# What is needed
Return all of the entries below, word for word. Omit each picture.

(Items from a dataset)
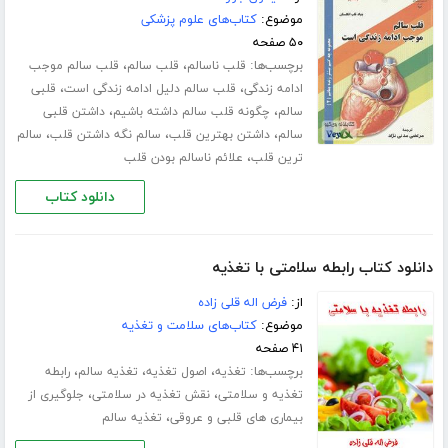
موضوع:
کتاب‌های علوم پزشکی
۵۰ صفحه
برچسب‌ها:
،
،
قلب ناسالم
قلب سالم
قلب سالم موجب
،
،
ادامه زندگی
قلب سالم دلیل ادامه زندگی است
قلبی
،
،
سالم
چگونه قلب سالم داشته باشیم
داشتن قلبی
،
،
،
سالم
داشتن بهترین قلب
سالم نگه داشتن قلب
سالم
،
ترین قلب
علائم ناسالم بودن قلب
دانلود کتاب
دانلود کتاب رابطه سلامتی با تغذیه
از:
فرض اله قلی زاده
موضوع:
کتاب‌های سلامت و تغذیه
۴۱ صفحه
برچسب‌ها:
،
،
،
تغذیه
اصول تغذیه
تغذیه سالم
رابطه
،
،
تغذیه و سلامتی
نقش تغذیه در سلامتی
جلوگیری از
،
بیماری های قلبی و عروقی
تغذیه سالم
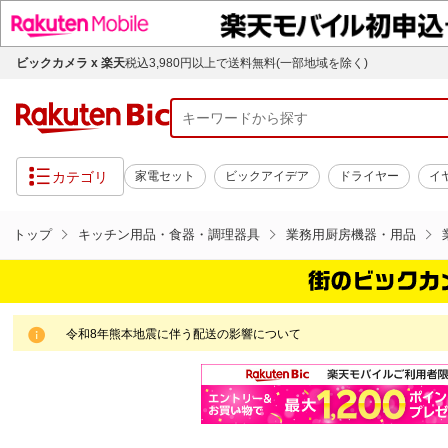
ビックカメラ x 楽天
税込3,980円以上で送料無料(一部地域を除く)
カテゴリ
家電セット
ビックアイデア
ドライヤー
イ
トップ
キッチン用品・食器・調理器具
業務用厨房機器・用品
令和8年熊本地震に伴う配送の影響について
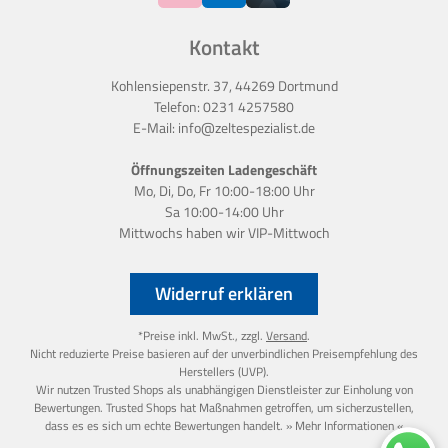
Kontakt
Kohlensiepenstr. 37, 44269 Dortmund
Telefon:
0231 4257580
E-Mail:
info@zeltespezialist.de
Öffnungszeiten Ladengeschäft
Mo, Di, Do, Fr 10:00-18:00 Uhr
Sa 10:00-14:00 Uhr
Mittwochs haben wir
VIP-Mittwoch
Widerruf erklären
*Preise inkl. MwSt., zzgl.
Versand
.
Nicht reduzierte Preise basieren auf der unverbindlichen Preisempfehlung des
Herstellers (UVP).
Wir nutzen Trusted Shops als unabhängigen Dienstleister zur Einholung von
Bewertungen. Trusted Shops hat Maßnahmen getroffen, um sicherzustellen,
dass es es sich um echte Bewertungen handelt.
» Mehr Informationen «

# Worked solution
موضوع:
کتاب‌های علوم پزشکی
۵۰ صفحه
برچسب‌ها:
،
،
قلب ناسالم
قلب سالم
قلب سالم موجب
،
،
ادامه زندگی
قلب سالم دلیل ادامه زندگی است
قلبی
،
،
سالم
چگونه قلب سالم داشته باشیم
داشتن قلبی
،
،
،
سالم
داشتن بهترین قلب
سالم نگه داشتن قلب
سالم
،
ترین قلب
علائم ناسالم بودن قلب
دانلود کتاب
دانلود کتاب رابطه سلامتی با تغذیه
از:
فرض اله قلی زاده
موضوع:
کتاب‌های سلامت و تغذیه
۴۱ صفحه
برچسب‌ها:
،
،
،
تغذیه
اصول تغذیه
تغذیه سالم
رابطه
،
،
تغذیه و سلامتی
نقش تغذیه در سلامتی
جلوگیری از
،
بیماری های قلبی و عروقی
تغذیه سالم
ビックカメラ x 楽天
税込3,980円以上で送料無料(一部地域を除く)
カテゴリ
家電セット
ビックアイデア
ドライヤー
イ
トップ
キッチン用品・食器・調理器具
業務用厨房機器・用品
令和8年熊本地震に伴う配送の影響について
Kontakt
Kohlensiepenstr. 37, 44269 Dortmund
Telefon:
0231 4257580
E-Mail:
info@zeltespezialist.de
Öffnungszeiten Ladengeschäft
Mo, Di, Do, Fr 10:00-18:00 Uhr
Sa 10:00-14:00 Uhr
Mittwochs haben wir
VIP-Mittwoch
Widerruf erklären
*Preise inkl. MwSt., zzgl.
Versand
.
Nicht reduzierte Preise basieren auf der unverbindlichen Preisempfehlung des
Herstellers (UVP).
Wir nutzen Trusted Shops als unabhängigen Dienstleister zur Einholung von
Bewertungen. Trusted Shops hat Maßnahmen getroffen, um sicherzustellen,
dass es es sich um echte Bewertungen handelt.
» Mehr Informationen «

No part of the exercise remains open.